No te enamores, por favor, no lo permitas.

No sucumbas ante el peor de los tormentos.

Es una tortura autoinfligida.

Beber el mejor cóctel aderezado con gotas de cicuta.

Comer el delicioso manjar contaminado con arsénico.

Se ignora que mueres un poco con cada sorbo, con cada mordisco.

No te enamores, por favor, no lo permitas.

Te conviertes en un ser inanimado.

Tus decisiones son erráticas y tu coherencia se ve nublada ante la ilusión de lo perfecto.

Te enamoras y dejas a tus deseos, a tus metas en el rincón de los pendientes.

Tu vida pasa a segundo plano.

No te enamores, por favor, escúchame.

Te transformará en un fanático devoto, en un kamikaze.

No vivirás si no es para ese ser.

Tu existencia se reducirá a una insignificante vida parásito.

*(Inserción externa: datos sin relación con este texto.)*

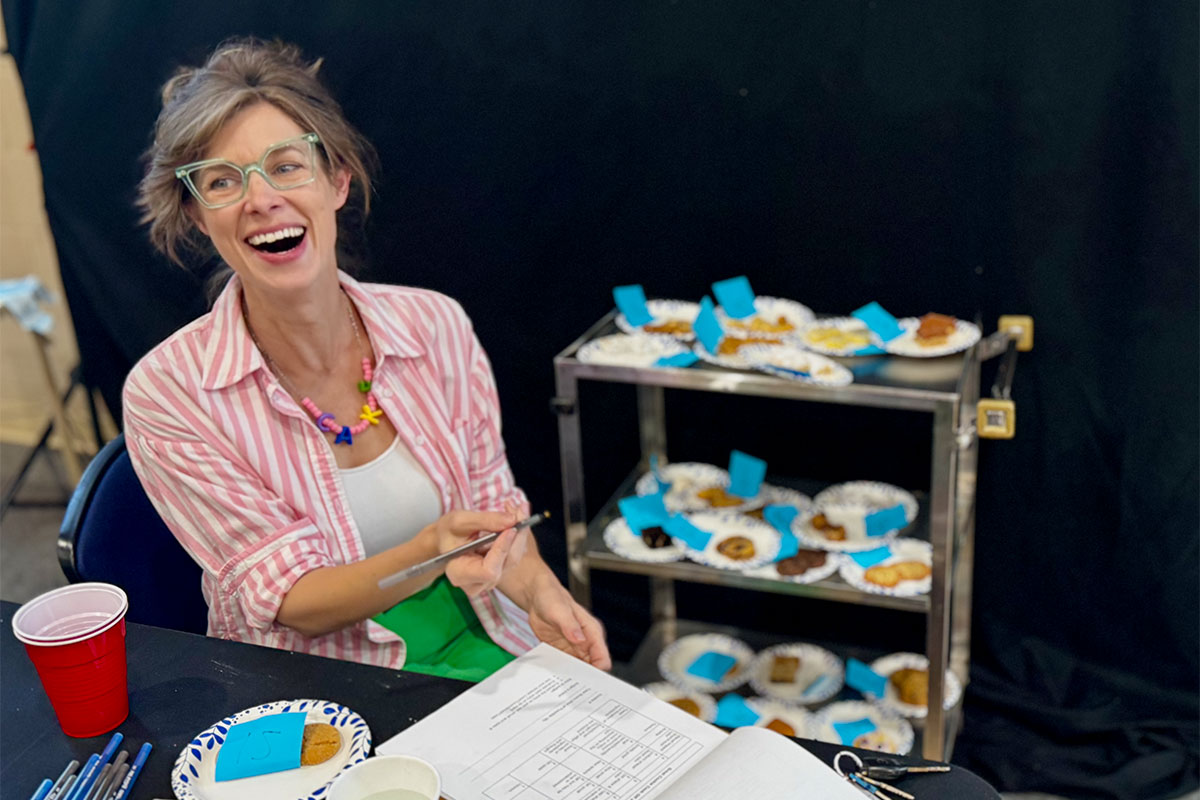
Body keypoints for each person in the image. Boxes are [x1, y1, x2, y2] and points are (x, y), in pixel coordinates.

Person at [125, 38, 609, 679]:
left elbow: (495, 508)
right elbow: (292, 602)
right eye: (222, 181)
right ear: (197, 215)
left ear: (337, 181)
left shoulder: (435, 324)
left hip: (484, 633)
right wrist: (433, 549)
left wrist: (548, 600)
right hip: (324, 682)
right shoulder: (168, 392)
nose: (261, 197)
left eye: (287, 166)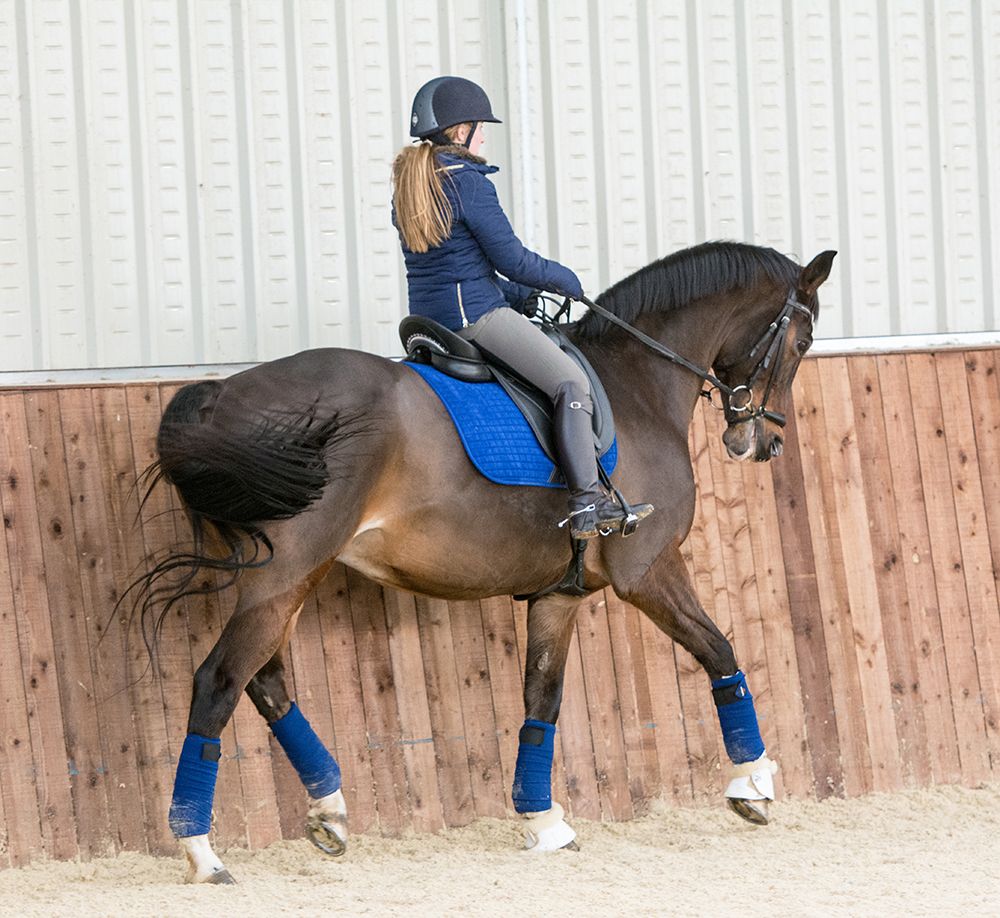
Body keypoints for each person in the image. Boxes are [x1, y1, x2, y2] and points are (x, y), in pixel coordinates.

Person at [391, 75, 651, 540]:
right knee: (569, 382)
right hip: (475, 320)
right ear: (458, 130)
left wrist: (517, 298)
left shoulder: (414, 184)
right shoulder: (468, 183)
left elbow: (452, 265)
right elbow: (513, 260)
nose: (483, 136)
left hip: (430, 319)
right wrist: (563, 279)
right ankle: (587, 501)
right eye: (478, 126)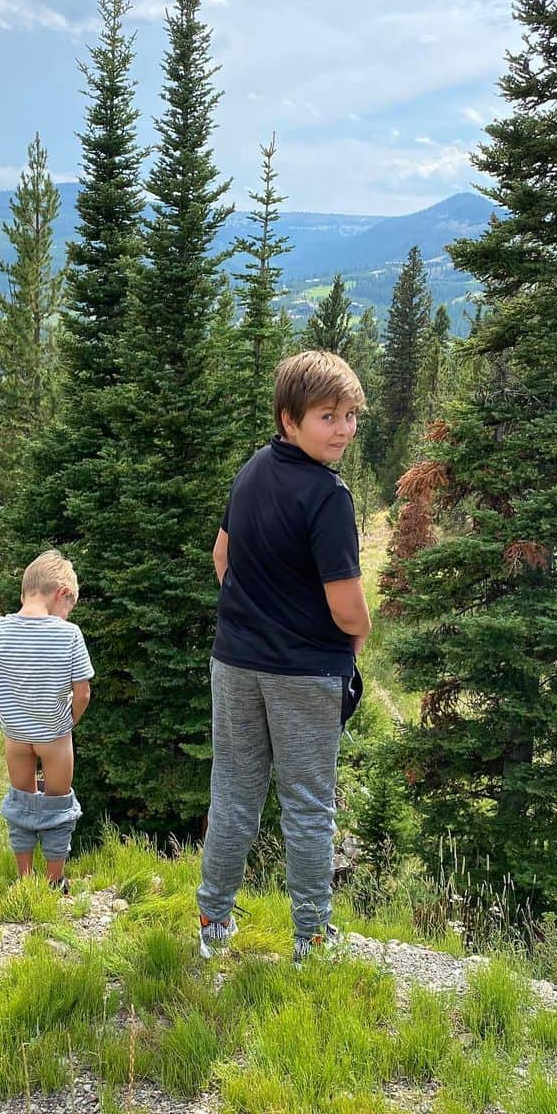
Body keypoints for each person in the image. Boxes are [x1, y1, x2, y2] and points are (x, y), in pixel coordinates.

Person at [197, 350, 371, 962]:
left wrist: (255, 614)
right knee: (307, 805)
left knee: (235, 793)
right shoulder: (328, 496)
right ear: (289, 418)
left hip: (235, 660)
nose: (345, 429)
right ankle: (313, 937)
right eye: (329, 416)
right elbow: (345, 603)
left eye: (351, 415)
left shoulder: (252, 470)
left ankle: (213, 922)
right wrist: (360, 635)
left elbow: (223, 558)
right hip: (305, 671)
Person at [0, 550, 93, 893]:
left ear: (25, 592)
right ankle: (54, 880)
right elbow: (82, 694)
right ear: (62, 593)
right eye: (69, 608)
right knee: (58, 806)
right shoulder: (69, 634)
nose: (67, 616)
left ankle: (23, 878)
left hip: (16, 736)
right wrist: (70, 722)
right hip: (55, 738)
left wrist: (5, 679)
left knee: (21, 801)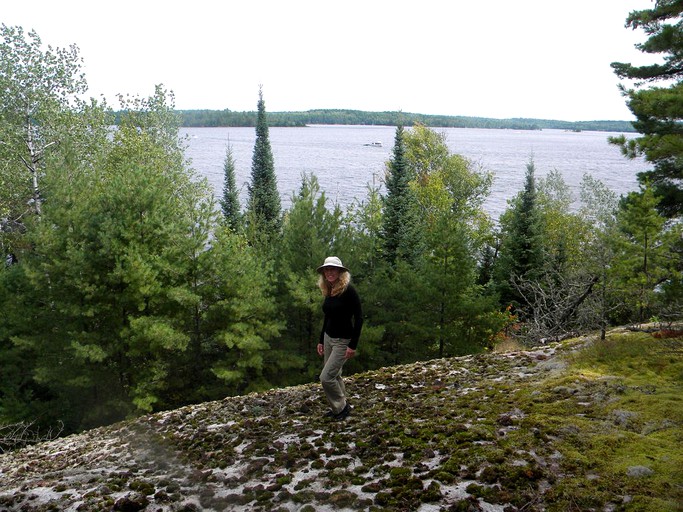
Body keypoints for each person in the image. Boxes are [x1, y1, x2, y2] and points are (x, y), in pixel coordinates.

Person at [316, 256, 363, 421]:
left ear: (340, 272)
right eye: (327, 269)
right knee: (335, 375)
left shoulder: (348, 290)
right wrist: (321, 340)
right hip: (329, 338)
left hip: (343, 341)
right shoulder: (329, 289)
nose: (329, 272)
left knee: (326, 377)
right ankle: (339, 406)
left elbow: (359, 318)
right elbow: (327, 317)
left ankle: (341, 408)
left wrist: (353, 345)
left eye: (333, 269)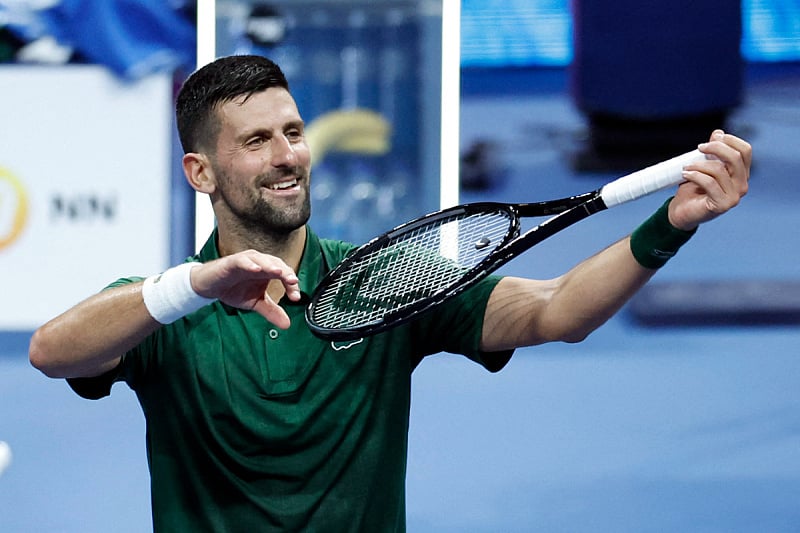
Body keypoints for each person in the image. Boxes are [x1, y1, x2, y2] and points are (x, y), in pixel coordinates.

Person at [29, 55, 751, 532]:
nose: (287, 156)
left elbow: (554, 308)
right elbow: (50, 352)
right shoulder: (165, 307)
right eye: (256, 141)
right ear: (201, 172)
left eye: (293, 132)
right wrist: (194, 284)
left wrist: (669, 225)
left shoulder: (381, 281)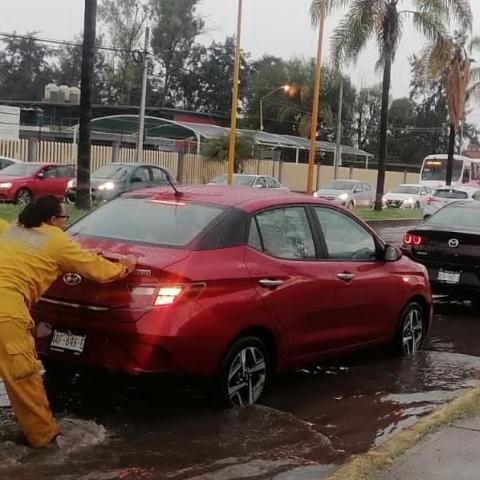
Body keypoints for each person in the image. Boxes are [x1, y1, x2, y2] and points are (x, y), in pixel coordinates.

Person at [0, 196, 136, 448]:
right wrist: (125, 267)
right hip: (6, 314)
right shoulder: (57, 239)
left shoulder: (11, 231)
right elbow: (97, 270)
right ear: (52, 220)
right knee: (24, 381)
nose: (64, 222)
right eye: (64, 218)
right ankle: (45, 444)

Harás lo que sea necesario para ser ese ser que tu ser especial merece.

Darás todo y más, con tal de demostrarle cuánto le amas.

No te enamores, por favor, atiéndeme.

Terminarás hecho añicos.

Lamiendo cada herida con el poco amor propio que inteligentemente se escondió al ver tu insensatez.

Tu deceso será una victoria para el amor, te convertirás en un defensor de su turbia existencia.

Continuarás, como un errante, buscando el amor, queriendo triunfar y soñando con que puedes enamorarte y no sufrir sus contraindicaciones.

No te enamores, a menos que estés consciente que morirás tortuosa y lentamente.